* _About this exercise_:
Return exactly the line that contains "- **Plugin System**: Custom" and all lines beneath it in the entries, through the very last one.

* _Dataset excerpts_:
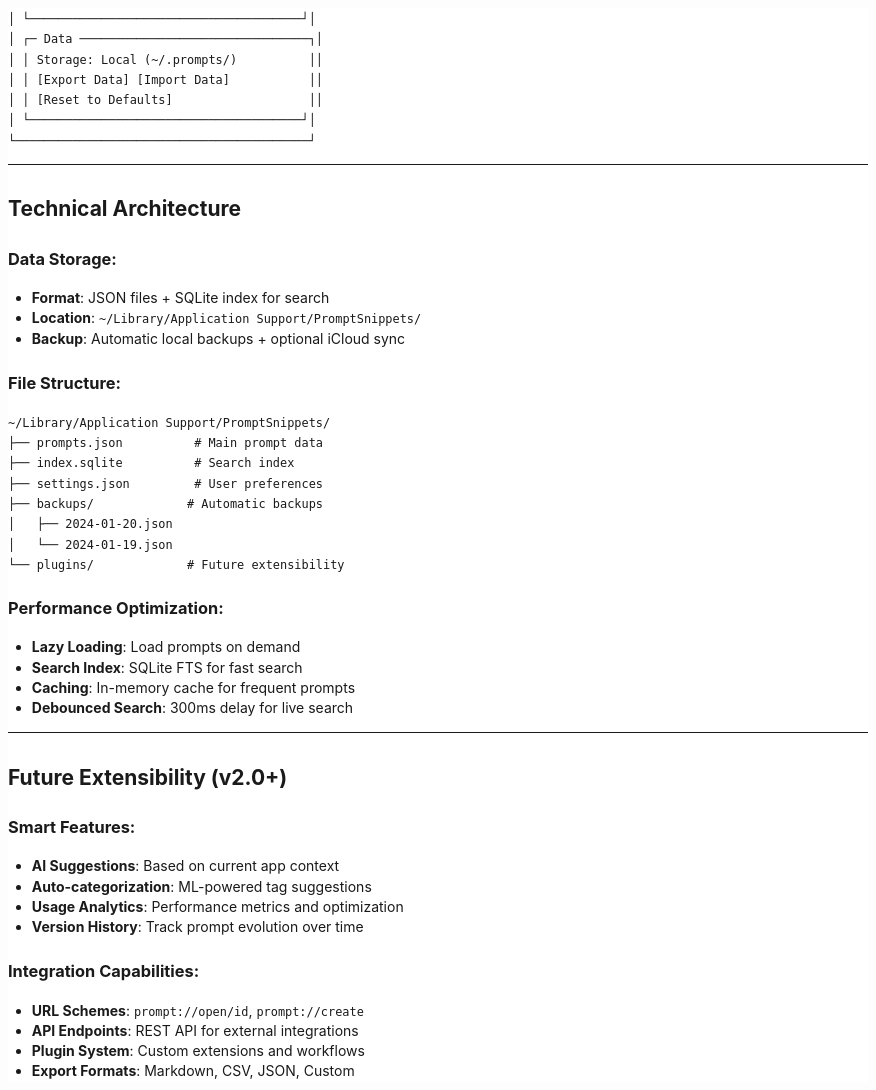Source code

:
 ```
│ └──────────────────────────────────────┘│
│ ┌─ Data ────────────────────────────────┐│
│ │ Storage: Local (~/.prompts/)          ││
│ │ [Export Data] [Import Data]           ││
│ │ [Reset to Defaults]                   ││
│ └──────────────────────────────────────┘│
└─────────────────────────────────────────┘
```

---

## Technical Architecture

### Data Storage:
- **Format**: JSON files + SQLite index for search
- **Location**: `~/Library/Application Support/PromptSnippets/`
- **Backup**: Automatic local backups + optional iCloud sync

### File Structure:
```
~/Library/Application Support/PromptSnippets/
├── prompts.json          # Main prompt data
├── index.sqlite          # Search index
├── settings.json         # User preferences  
├── backups/             # Automatic backups
│   ├── 2024-01-20.json
│   └── 2024-01-19.json
└── plugins/             # Future extensibility
```

### Performance Optimization:
- **Lazy Loading**: Load prompts on demand
- **Search Index**: SQLite FTS for fast search
- **Caching**: In-memory cache for frequent prompts
- **Debounced Search**: 300ms delay for live search

---

## Future Extensibility (v2.0+)

### Smart Features:
- **AI Suggestions**: Based on current app context
- **Auto-categorization**: ML-powered tag suggestions  
- **Usage Analytics**: Performance metrics and optimization
- **Version History**: Track prompt evolution over time

### Integration Capabilities:
- **URL Schemes**: `prompt://open/id`, `prompt://create`
- **API Endpoints**: REST API for external integrations
- **Plugin System**: Custom extensions and workflows
- **Export Formats**: Markdown, CSV, JSON, Custom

* _Result_:
- **Plugin System**: Custom extensions and workflows
- **Export Formats**: Markdown, CSV, JSON, Custom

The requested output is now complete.